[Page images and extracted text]
::::::::::
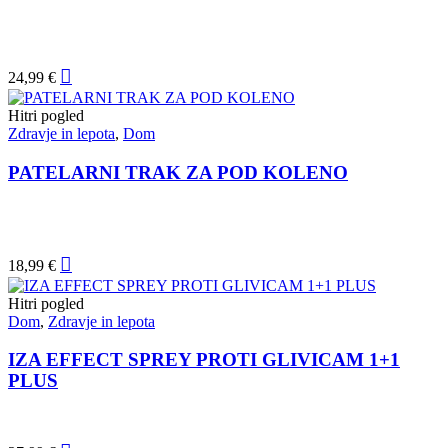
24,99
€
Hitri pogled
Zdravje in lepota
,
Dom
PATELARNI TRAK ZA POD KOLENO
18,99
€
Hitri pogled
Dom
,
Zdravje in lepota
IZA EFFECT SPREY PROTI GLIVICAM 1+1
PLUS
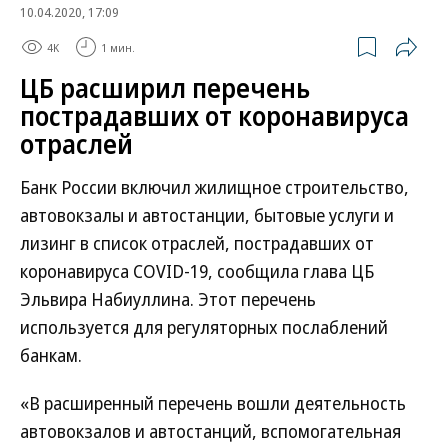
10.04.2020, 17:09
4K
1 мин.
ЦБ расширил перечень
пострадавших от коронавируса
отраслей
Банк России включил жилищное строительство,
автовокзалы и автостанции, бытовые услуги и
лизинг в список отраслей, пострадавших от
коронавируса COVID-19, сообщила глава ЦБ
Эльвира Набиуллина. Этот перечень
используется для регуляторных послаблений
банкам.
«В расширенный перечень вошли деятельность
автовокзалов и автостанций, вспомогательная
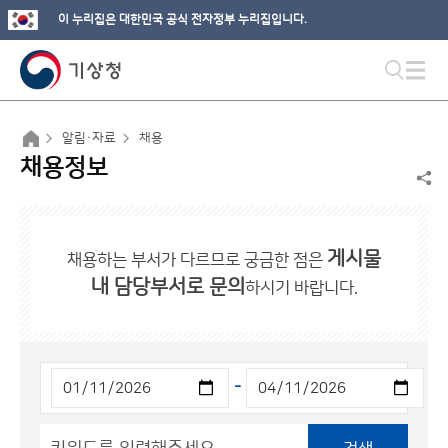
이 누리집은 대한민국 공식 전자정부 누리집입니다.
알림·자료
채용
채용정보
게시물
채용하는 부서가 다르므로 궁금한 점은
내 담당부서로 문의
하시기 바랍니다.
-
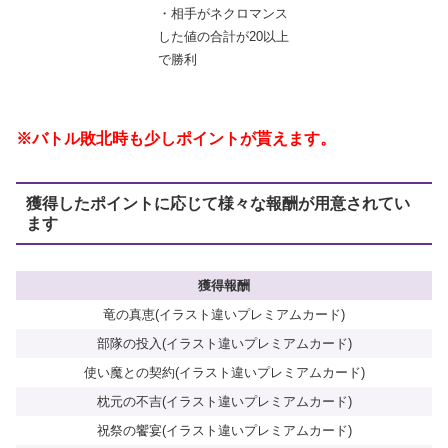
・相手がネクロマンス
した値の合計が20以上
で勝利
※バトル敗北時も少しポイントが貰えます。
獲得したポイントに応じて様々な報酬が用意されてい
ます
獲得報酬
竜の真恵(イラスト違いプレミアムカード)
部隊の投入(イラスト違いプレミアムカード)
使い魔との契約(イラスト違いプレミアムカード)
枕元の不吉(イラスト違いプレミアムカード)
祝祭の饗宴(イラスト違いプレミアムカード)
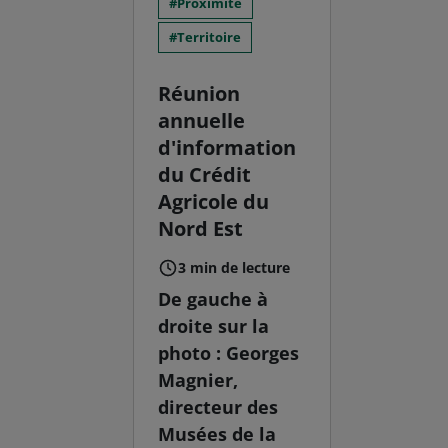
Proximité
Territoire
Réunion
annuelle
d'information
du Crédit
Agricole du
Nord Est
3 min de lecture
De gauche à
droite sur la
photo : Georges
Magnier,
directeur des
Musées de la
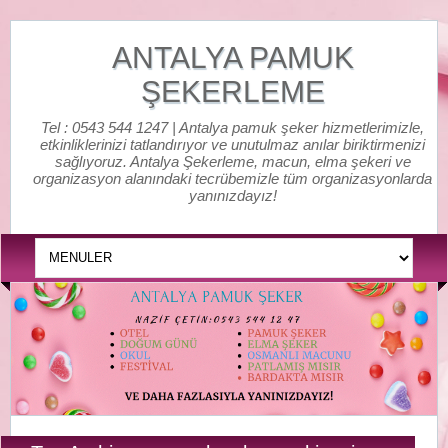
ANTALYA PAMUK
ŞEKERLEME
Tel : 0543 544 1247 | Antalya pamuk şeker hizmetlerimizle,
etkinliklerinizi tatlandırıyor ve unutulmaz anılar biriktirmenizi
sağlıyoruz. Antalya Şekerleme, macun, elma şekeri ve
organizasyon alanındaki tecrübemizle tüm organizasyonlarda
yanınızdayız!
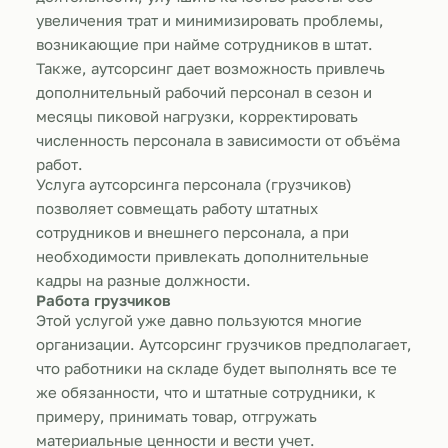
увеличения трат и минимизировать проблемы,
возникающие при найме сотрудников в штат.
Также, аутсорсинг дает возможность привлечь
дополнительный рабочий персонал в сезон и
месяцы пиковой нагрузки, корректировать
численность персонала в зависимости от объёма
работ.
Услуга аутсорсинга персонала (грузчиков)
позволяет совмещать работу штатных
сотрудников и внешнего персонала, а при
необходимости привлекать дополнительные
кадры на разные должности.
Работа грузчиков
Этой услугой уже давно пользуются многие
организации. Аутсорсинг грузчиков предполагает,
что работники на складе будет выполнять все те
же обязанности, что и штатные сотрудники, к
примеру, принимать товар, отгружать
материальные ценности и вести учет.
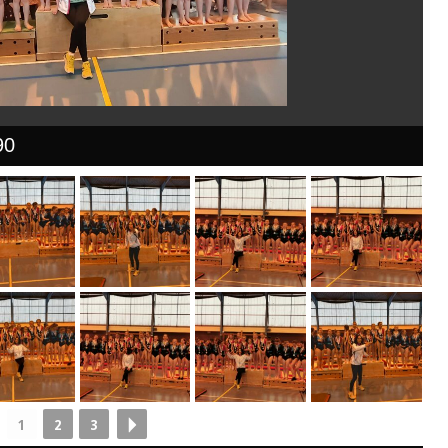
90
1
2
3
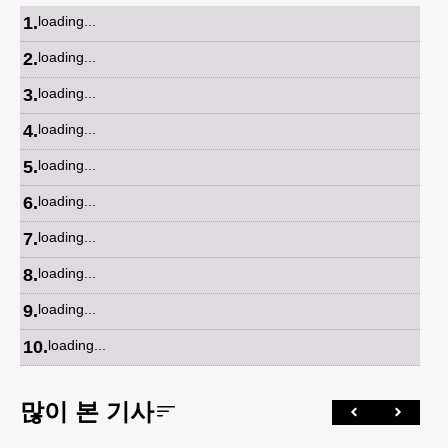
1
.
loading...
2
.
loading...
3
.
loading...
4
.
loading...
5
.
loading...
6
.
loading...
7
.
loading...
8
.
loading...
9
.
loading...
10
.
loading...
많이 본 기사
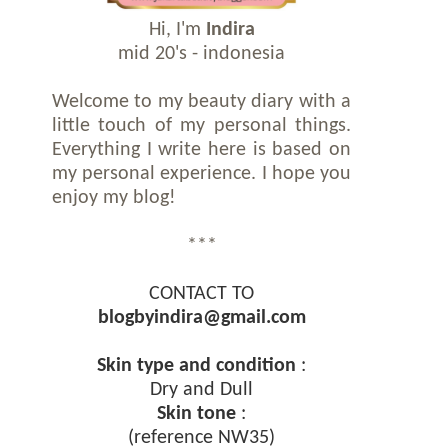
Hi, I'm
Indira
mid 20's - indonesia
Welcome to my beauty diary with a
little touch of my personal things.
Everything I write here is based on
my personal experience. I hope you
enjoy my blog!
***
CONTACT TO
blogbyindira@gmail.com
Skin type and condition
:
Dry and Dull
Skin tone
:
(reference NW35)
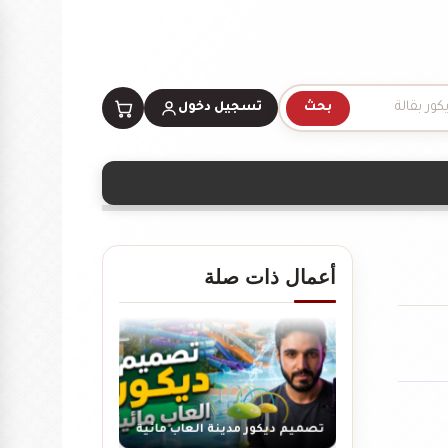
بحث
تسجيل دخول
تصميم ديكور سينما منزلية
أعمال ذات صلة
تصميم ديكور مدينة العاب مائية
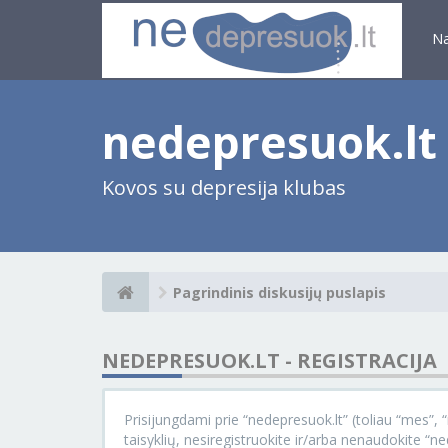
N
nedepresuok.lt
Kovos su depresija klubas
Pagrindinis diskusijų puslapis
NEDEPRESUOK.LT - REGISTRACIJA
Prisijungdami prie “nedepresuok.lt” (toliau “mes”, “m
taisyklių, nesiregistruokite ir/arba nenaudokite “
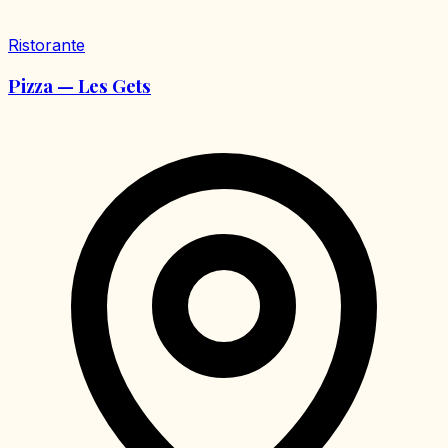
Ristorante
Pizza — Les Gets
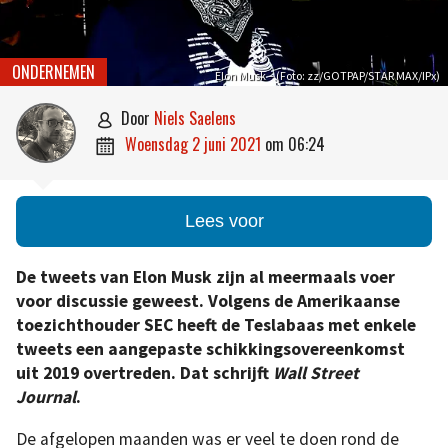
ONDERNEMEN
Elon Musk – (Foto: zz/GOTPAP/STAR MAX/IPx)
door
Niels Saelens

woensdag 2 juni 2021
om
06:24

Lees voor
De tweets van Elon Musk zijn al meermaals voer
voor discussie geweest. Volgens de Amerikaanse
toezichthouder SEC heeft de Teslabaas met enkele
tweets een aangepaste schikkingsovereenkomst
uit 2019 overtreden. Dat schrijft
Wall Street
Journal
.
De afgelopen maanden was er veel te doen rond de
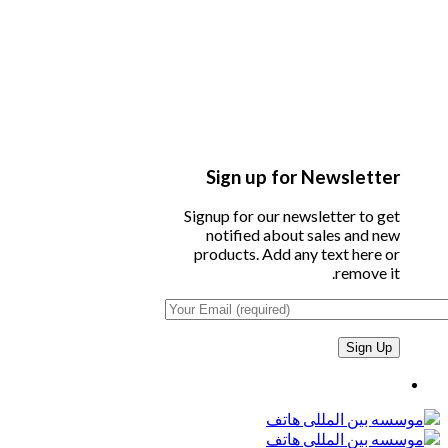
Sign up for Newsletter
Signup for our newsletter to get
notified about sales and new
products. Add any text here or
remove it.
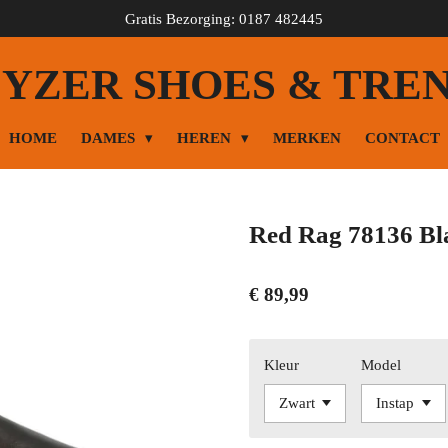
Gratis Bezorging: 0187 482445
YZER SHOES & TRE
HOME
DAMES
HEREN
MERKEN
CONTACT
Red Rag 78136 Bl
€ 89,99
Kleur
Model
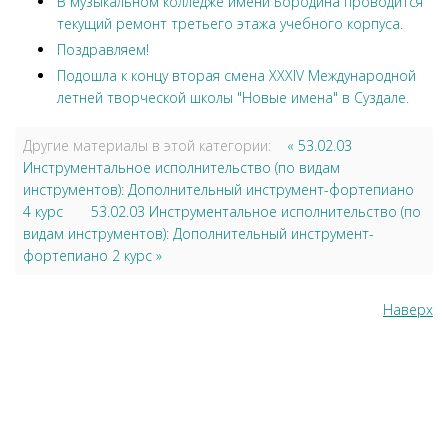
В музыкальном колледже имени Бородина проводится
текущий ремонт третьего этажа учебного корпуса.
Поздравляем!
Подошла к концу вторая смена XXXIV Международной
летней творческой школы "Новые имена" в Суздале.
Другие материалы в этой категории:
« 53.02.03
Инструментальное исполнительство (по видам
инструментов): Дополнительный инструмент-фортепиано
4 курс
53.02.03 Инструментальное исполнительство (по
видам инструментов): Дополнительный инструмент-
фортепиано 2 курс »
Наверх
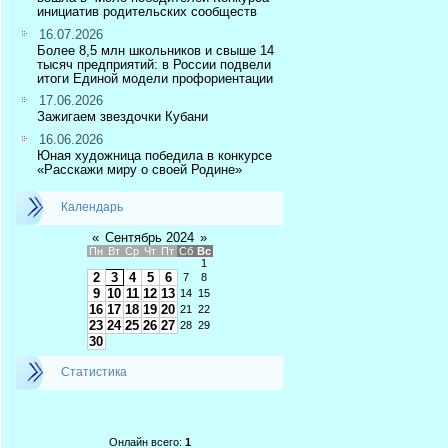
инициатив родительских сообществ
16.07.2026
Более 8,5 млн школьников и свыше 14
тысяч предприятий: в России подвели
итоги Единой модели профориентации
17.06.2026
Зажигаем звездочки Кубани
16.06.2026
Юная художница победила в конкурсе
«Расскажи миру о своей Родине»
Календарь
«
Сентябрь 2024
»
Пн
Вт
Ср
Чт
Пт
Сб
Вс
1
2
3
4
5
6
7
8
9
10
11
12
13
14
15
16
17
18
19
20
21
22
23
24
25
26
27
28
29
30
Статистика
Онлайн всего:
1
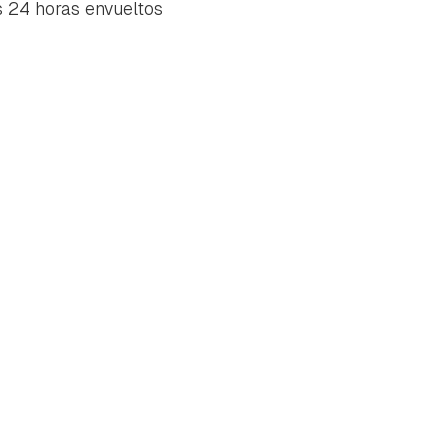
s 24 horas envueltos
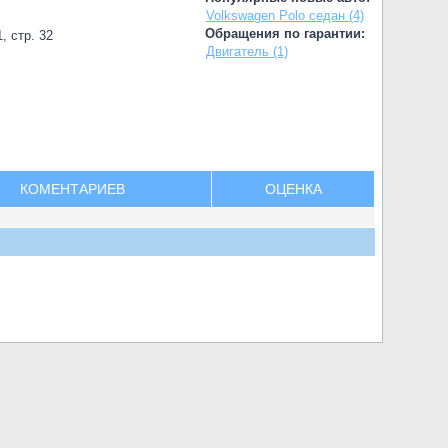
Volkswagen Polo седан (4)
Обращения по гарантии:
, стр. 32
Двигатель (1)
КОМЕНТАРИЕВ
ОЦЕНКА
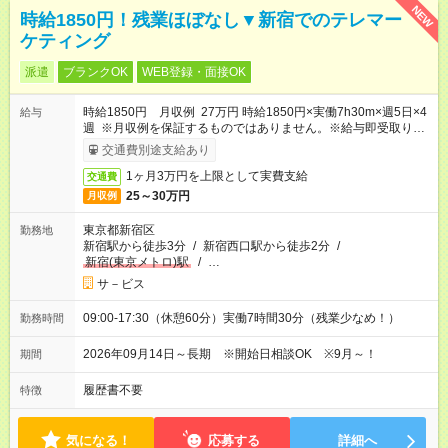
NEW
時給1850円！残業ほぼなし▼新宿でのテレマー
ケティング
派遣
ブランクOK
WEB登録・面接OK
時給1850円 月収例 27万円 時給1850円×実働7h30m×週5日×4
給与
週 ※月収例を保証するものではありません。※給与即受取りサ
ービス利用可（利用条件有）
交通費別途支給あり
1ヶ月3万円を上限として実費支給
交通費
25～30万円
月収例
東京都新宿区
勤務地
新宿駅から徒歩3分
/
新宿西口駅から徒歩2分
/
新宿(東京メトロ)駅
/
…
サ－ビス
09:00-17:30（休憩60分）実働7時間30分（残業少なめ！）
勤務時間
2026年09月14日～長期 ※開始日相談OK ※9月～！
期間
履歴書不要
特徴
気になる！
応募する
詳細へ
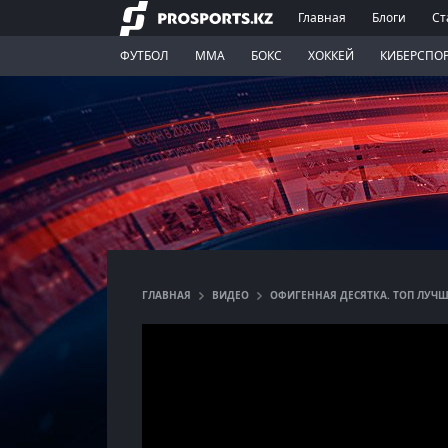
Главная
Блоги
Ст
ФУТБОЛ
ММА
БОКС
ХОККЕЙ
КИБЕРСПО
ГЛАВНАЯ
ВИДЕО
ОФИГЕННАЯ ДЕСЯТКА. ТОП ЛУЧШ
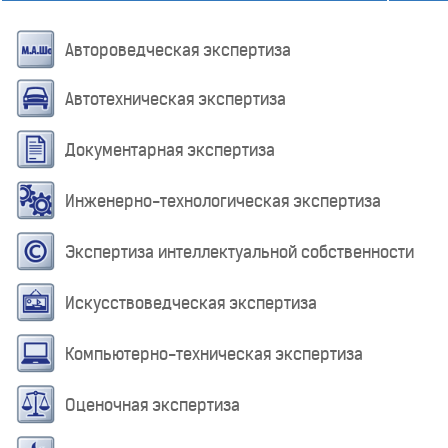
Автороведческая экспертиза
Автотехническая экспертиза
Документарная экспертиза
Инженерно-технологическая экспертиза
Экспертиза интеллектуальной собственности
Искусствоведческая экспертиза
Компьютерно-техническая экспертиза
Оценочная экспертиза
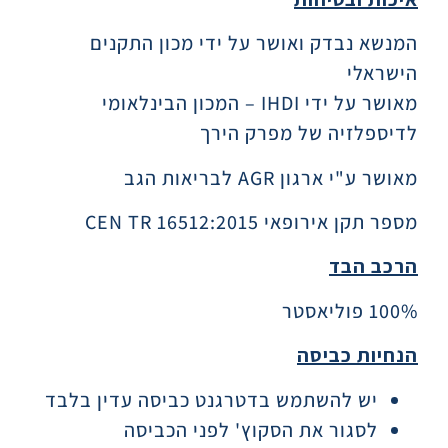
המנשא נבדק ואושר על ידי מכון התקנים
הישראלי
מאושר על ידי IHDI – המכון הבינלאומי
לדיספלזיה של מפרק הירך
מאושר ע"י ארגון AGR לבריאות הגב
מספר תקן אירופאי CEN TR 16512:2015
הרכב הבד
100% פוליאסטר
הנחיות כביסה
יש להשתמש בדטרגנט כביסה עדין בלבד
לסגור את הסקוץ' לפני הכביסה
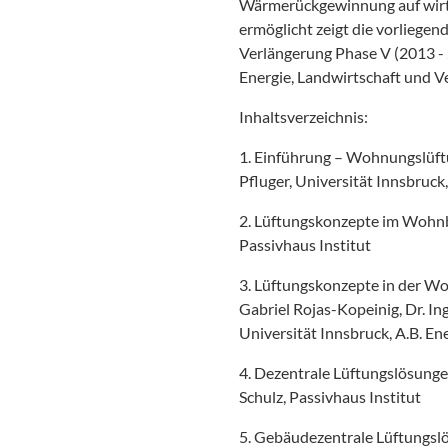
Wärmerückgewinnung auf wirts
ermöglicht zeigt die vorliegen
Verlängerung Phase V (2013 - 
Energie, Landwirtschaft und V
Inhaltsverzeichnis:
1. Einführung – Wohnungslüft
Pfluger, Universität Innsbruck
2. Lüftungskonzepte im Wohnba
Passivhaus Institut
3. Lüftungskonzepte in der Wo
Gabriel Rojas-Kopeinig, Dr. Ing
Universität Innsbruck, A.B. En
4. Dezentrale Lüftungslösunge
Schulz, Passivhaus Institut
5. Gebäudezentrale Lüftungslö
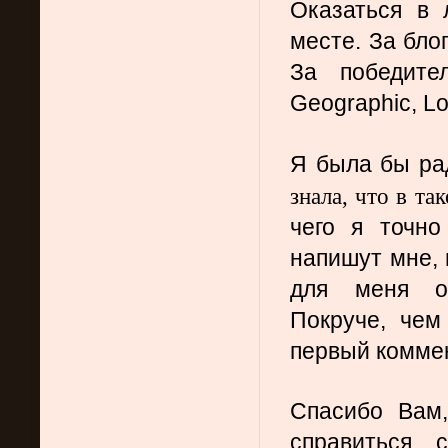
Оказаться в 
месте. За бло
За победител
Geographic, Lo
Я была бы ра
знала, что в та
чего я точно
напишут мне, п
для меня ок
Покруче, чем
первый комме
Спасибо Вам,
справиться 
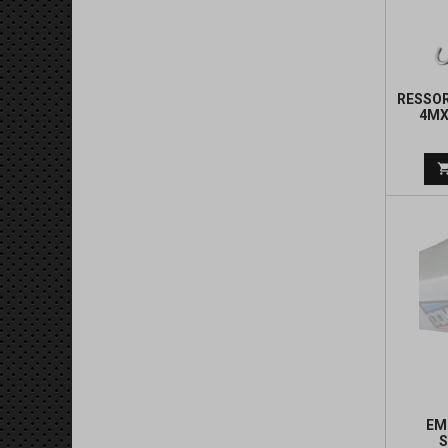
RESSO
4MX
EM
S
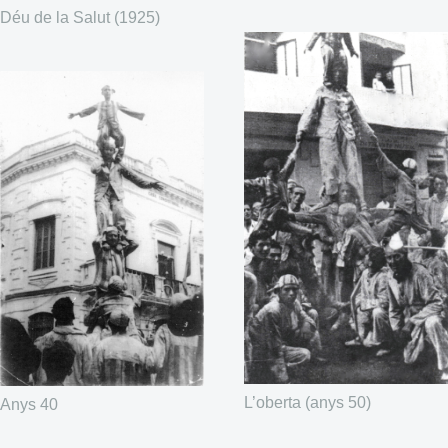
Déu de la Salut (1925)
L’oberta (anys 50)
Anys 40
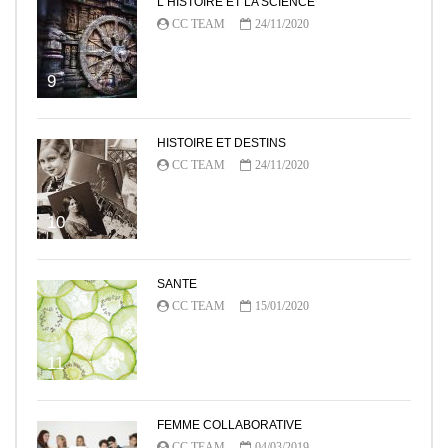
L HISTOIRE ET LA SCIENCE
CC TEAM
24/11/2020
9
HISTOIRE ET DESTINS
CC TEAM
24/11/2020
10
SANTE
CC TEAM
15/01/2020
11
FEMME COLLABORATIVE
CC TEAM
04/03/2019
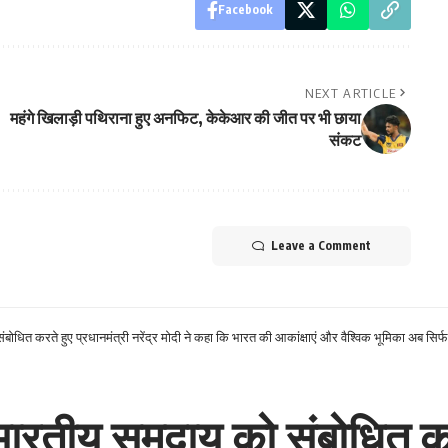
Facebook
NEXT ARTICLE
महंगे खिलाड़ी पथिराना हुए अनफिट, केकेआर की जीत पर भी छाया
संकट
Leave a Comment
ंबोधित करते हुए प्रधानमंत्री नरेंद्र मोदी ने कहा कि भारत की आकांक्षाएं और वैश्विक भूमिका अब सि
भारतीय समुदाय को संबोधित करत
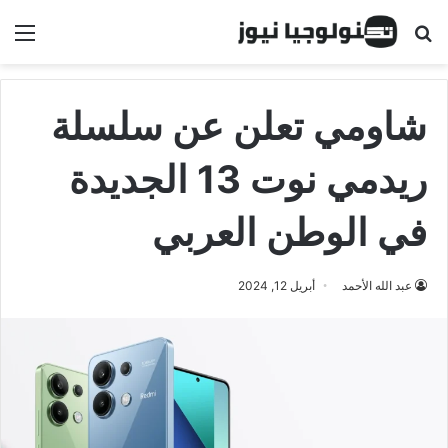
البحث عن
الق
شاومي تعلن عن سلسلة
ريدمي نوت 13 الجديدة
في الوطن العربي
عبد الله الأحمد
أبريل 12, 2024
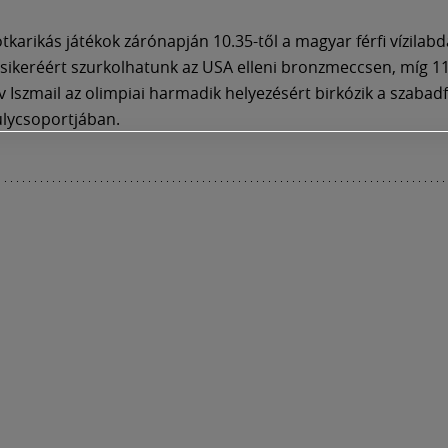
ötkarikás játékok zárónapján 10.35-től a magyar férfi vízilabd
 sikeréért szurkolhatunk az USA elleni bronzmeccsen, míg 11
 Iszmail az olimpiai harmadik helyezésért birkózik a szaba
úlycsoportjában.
::::::::::
ASSIGNMENT:
Copy word for word each line of the data above, from the first through the one containing "что работники на", and include no pictures.

ANSWER TO THIS PROBLEM:
24,99
€
Hitri pogled
Zdravje in lepota
,
Dom
PATELARNI TRAK ZA POD KOLENO
18,99
€
Hitri pogled
Dom
,
Zdravje in lepota
IZA EFFECT SPREY PROTI GLIVICAM 1+1
PLUS
10.04.2020, 17:09
4K
1 мин.
ЦБ расширил перечень
пострадавших от коронавируса
отраслей
Банк России включил жилищное строительство,
автовокзалы и автостанции, бытовые услуги и
лизинг в список отраслей, пострадавших от
коронавируса COVID-19, сообщила глава ЦБ
Эльвира Набиуллина. Этот перечень
используется для регуляторных послаблений
банкам.
«В расширенный перечень вошли деятельность
автовокзалов и автостанций, вспомогательная
이 누리집은 대한민국 공식 전자정부 누리집입니다.
알림·자료
채용
채용정보
게시물
채용하는 부서가 다르므로 궁금한 점은
내 담당부서로 문의
하시기 바랍니다.
-
・相手がネクロマンス
した値の合計が20以上
で勝利
※バトル敗北時も少しポイントが貰えます。
獲得したポイントに応じて様々な報酬が用意されてい
ます
獲得報酬
竜の真恵(イラスト違いプレミアムカード)
部隊の投入(イラスト違いプレミアムカード)
使い魔との契約(イラスト違いプレミアムカード)
枕元の不吉(イラスト違いプレミアムカード)
祝祭の饗宴(イラスト違いプレミアムカード)
Proximité
Territoire
Réunion
annuelle
d'information
du Crédit
Agricole du
Nord Est
3 min de lecture
De gauche à
droite sur la
photo : Georges
Magnier,
directeur des
Musées de la
ANTALYA PAMUK
ŞEKERLEME
Tel : 0543 544 1247 | Antalya pamuk şeker hizmetlerimizle,
etkinliklerinizi tatlandırıyor ve unutulmaz anılar biriktirmenizi
sağlıyoruz. Antalya Şekerleme, macun, elma şekeri ve
organizasyon alanındaki tecrübemizle tüm organizasyonlarda
yanınızdayız!
увеличения трат и минимизировать проблемы,
возникающие при найме сотрудников в штат.
Также, аутсорсинг дает возможность привлечь
дополнительный рабочий персонал в сезон и
месяцы пиковой нагрузки, корректировать
численность персонала в зависимости от объёма
работ.
Услуга аутсорсинга персонала (грузчиков)
позволяет совмещать работу штатных
сотрудников и внешнего персонала, а при
необходимости привлекать дополнительные
кадры на разные должности.
Работа грузчиков
Этой услугой уже давно пользуются многие
организации. Аутсорсинг грузчиков предполагает,
что работники на складе будет выполнять все те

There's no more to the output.